Journal Formal name:Annals of rehabilitation medicine
Abbreviation:Ann Rehabil Med
ISSN code:22340645/22340645
Domestic / ForeginForegin
Volume, Issue, Page 47(5),pp.337-347
Author and coauthor Kakehi Shingo, Isono Eri, Wakabayashi Hidetaka, Shioya Moeka, Ninomiya Junki, Aoyama Yohei, Murai Ryoko, Sato Yuka, Takemura Ryohei, Mori Amami, Masumura Kei, Suzuki Bunta
Authorship Corresponding author
Publication date 2023/10
Summary Sarcopenic dysphagia is characterized by weakness of swallowing-related muscles associated with whole-body sarcopenia.

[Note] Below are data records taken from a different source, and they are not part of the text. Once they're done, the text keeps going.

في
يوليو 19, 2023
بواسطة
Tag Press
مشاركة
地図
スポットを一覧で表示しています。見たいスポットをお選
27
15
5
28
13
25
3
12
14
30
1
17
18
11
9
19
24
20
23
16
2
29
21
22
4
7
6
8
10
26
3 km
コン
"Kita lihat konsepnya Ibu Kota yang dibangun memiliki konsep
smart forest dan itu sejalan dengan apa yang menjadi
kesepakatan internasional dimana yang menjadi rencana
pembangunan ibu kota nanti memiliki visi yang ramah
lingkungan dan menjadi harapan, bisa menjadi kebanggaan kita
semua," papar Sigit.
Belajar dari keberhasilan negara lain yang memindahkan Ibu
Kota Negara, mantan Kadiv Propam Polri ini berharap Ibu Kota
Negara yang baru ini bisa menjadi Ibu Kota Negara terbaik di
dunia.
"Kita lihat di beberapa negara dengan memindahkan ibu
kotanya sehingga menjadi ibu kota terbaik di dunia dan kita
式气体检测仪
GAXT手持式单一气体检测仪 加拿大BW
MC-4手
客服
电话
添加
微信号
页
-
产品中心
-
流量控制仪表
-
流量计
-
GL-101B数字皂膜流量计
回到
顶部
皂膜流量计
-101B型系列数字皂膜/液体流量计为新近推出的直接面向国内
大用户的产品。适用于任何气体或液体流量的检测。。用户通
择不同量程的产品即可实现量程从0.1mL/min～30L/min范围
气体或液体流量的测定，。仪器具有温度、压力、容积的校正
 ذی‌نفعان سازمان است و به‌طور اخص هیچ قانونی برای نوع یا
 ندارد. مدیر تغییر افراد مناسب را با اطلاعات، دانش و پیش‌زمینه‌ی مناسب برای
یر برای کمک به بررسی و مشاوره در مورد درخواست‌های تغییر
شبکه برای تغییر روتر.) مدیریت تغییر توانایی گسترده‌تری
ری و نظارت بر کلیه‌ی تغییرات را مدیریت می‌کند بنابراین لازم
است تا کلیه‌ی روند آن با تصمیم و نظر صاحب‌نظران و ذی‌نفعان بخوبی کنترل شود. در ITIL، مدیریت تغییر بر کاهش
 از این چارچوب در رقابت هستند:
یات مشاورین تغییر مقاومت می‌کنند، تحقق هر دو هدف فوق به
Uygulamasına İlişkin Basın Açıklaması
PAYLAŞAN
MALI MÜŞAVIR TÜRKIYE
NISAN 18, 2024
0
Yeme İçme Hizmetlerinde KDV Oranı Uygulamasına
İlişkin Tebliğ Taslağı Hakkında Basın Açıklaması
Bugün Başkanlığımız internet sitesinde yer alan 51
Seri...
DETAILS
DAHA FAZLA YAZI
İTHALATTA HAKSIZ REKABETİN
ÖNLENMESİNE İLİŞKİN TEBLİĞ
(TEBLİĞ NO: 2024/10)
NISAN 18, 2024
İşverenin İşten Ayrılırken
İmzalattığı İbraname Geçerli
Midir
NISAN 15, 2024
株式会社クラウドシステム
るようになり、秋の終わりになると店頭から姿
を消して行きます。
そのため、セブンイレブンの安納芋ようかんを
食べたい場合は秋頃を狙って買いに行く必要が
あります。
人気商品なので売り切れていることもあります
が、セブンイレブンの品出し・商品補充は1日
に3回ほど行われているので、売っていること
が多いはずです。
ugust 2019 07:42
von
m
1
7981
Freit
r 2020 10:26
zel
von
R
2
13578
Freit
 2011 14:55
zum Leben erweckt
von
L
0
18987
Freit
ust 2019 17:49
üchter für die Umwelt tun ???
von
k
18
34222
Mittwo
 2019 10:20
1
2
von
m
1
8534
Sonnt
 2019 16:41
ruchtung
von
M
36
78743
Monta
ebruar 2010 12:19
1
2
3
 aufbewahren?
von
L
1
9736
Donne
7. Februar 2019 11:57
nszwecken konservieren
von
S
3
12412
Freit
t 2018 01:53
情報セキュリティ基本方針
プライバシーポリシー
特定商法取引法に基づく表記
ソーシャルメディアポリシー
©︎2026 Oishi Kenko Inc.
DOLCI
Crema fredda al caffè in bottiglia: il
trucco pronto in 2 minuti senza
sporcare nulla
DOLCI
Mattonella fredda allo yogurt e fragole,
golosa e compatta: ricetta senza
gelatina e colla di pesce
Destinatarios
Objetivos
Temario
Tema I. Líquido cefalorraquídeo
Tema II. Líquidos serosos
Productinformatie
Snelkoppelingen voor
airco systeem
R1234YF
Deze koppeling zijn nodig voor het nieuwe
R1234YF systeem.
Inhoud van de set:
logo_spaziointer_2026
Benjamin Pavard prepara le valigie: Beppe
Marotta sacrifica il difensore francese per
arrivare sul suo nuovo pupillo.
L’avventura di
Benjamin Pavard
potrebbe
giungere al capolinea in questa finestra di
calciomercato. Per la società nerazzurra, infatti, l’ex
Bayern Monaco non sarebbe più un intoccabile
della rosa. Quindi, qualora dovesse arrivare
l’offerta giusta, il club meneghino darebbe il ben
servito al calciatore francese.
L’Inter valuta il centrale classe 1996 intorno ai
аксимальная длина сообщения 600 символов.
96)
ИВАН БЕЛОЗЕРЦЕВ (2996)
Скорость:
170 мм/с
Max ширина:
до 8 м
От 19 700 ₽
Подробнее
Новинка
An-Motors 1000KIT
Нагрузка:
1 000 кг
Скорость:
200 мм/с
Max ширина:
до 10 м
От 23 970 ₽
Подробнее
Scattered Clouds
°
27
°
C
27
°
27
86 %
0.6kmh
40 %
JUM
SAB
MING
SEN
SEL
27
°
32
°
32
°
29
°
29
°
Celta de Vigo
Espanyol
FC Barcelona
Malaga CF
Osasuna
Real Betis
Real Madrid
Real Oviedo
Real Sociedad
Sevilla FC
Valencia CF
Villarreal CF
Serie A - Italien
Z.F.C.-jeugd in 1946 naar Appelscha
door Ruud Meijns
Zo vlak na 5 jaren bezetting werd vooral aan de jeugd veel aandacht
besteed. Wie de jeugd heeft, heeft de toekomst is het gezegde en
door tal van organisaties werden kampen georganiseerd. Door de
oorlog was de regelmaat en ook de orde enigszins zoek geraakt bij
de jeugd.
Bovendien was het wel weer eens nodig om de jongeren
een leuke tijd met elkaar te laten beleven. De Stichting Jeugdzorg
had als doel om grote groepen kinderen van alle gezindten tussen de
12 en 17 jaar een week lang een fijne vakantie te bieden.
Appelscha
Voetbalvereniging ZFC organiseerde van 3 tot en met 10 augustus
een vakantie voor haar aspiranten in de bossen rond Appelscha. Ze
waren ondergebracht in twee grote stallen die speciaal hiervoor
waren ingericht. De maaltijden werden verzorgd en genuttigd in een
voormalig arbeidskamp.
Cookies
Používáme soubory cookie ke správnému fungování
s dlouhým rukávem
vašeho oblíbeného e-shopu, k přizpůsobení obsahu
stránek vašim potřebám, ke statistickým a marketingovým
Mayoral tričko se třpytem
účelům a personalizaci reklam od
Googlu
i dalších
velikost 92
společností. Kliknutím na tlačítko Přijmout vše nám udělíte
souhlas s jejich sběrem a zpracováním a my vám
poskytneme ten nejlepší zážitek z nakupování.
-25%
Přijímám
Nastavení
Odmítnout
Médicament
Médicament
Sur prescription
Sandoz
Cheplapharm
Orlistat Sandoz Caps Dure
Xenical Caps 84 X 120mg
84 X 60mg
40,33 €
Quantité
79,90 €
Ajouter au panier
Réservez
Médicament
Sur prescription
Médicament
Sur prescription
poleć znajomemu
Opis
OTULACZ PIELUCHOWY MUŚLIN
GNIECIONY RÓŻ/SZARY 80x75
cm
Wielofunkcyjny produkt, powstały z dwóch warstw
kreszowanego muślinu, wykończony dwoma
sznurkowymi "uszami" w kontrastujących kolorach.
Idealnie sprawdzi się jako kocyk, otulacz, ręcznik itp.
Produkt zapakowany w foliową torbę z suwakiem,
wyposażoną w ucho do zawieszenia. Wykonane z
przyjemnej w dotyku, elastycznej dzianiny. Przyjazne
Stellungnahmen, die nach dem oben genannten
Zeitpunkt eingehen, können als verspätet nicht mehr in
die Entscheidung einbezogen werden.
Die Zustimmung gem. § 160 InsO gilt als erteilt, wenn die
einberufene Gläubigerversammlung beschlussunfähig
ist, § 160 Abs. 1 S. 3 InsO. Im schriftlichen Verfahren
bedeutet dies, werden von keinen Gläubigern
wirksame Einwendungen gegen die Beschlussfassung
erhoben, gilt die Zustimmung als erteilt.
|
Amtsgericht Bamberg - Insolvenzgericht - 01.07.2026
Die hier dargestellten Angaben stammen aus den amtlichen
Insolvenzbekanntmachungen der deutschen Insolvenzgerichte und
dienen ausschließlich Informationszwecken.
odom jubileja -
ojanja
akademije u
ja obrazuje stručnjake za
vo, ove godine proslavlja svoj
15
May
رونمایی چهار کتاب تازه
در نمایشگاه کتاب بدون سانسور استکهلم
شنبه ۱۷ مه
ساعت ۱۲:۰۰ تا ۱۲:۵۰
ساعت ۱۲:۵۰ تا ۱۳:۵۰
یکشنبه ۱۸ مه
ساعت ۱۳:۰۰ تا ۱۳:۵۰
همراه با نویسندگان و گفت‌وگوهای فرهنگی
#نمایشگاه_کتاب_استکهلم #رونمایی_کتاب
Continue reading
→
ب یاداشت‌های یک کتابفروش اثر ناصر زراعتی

As the number of patients with sarcopenia increases with the aging of the world, the number of patients with sarcopenic dysphagia is also increasing. The prevalence of sarcopenic dysphagia is high in the institutionalized older people and in patients hospitalized for pneumonia with dysphagia in acute care hospitals. Prevention, early detection and intervention of sarcopenic dysphagia with rehabilitation nutrition are essential. The diagnosis of sarcopenic dysphagia is based on skeletal and swallowing muscle strength and muscle mass. A reliable and validated diagnostic algorithm for sarcopenic dysphagia is used. Sarcopenic dysphagia is associated with malnutrition, which leads to mortality and Activities of Daily Living (ADL) decline. The rehabilitation nutrition approach improves swallowing function, nutrition status, and ADL. A combination of aggressive nutrition therapy to improve nutrition status, dysphagia rehabilitation, physical therapy, and other interventions can be effective for sarcopenic dysphagia. The rehabilitation nutrition care process is used to assess and problem solve the patient's pathology, sarcopenia, and nutrition status. The simplified rehabilitation nutrition care process consists of a nutrition cycle and a rehabilitation cycle, each with five steps: assessment, diagnosis, goal setting, intervention, and monitoring. Nutrition professionals and teams implement the nutrition cycle. Rehabilitation professionals and teams implement the rehabilitation cycle. Both cycles should be done simultaneously. The nutrition diagnosis of undernutrition, overnutrition/obesity, sarcopenia, and goal setting of rehabilitation and body weight are implemented collaboratively.